Gronkowski commented on the curse during his SportsCenter appearance. “It’s definitely reversed itself from back in the day. You have to look at the players that were on it recently. You have Odell, who had an unbelievable year last year. You have Richard Sherman, who went to the Pro Bowl the year he was on it. Calvin Johnson, who broke the receiving record when he was on the cover. It’s the present now. It’s the future of the cover. I feel like I’ve already gone through all my injuries at that time, so I feel like I’m good. I’m blessed right now to be on it. I feel like everything is going to go smoothly.”
The long-running professional football series first launched on Apple II computers in 1988 and has since earned a cult following from die-hards to become one of the top-selling games of all time—most notably after 2004 when EA signed an exclusive NFL video game contract.
The game enjoyed mainstream success with Madden Nation, a reality TV show that debuted on ESPN in 2005 and dived into the lives of top gamers. Last year, NFL Media teamed up with EA and Twitch to introduce “Madden NFL Live,” a weekly digital series covering news, tips and tricks.
In recent years, EA has changed the landscape of digital games on console by monetizing Madden through virtual currencies for microtransactions that account for more than a quarter of the game’s revenue.
Madden 16 earned $76 million in revenue and Madden 15 pulled $73 million, respectively, according to SuperData Research. It was the ninth and tenth best-selling digital console games of 2015. EA had a net revenue of $4.5 billion in 2015.

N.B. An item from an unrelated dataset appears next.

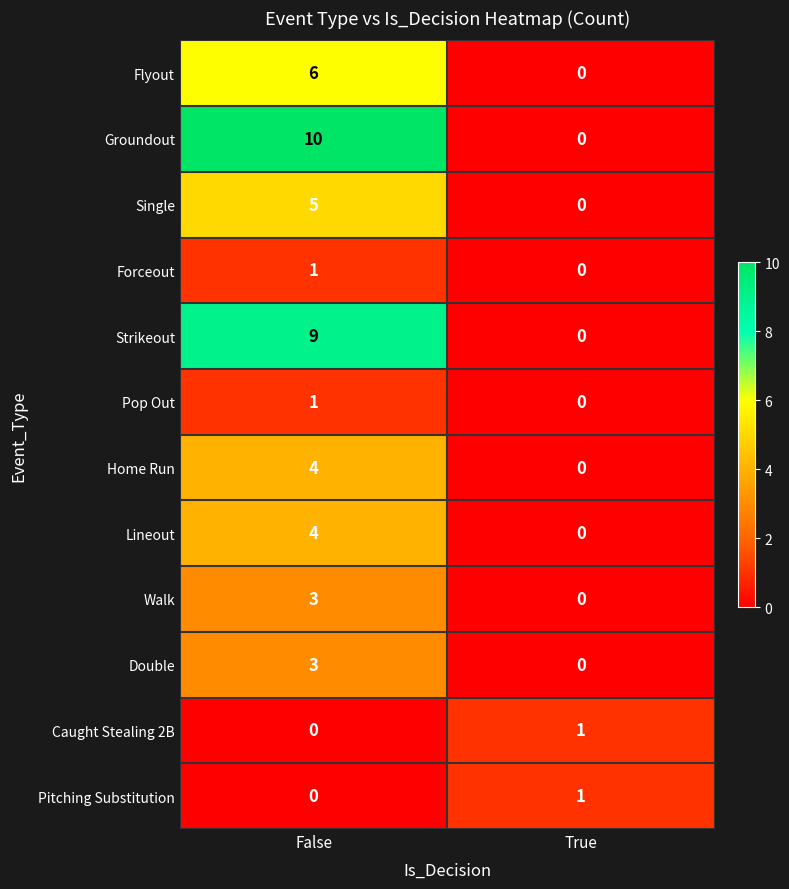

The value of Caught Stealing 2B at True is 2. True or false?

False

The Redwood City, California-based publisher has also added value to licensed content on mobile through Madden NFL Mobile, a top-ten grossing app on Android and iOS. In an earnings report released earlier this week, EA indicated that Madden NFL Mobile’s monthly active players grew 30 percent in Q4 over the same quarter last year. In the same earnings call, EA CEO Andrew Wilson said their NFL, NHL and FIFA game franchises are each “taking a major leap forward in personalization, immersion and competition.”
Time will tell how the game will mature. But for now let’s live in the moment and enjoy the summer of Gronk.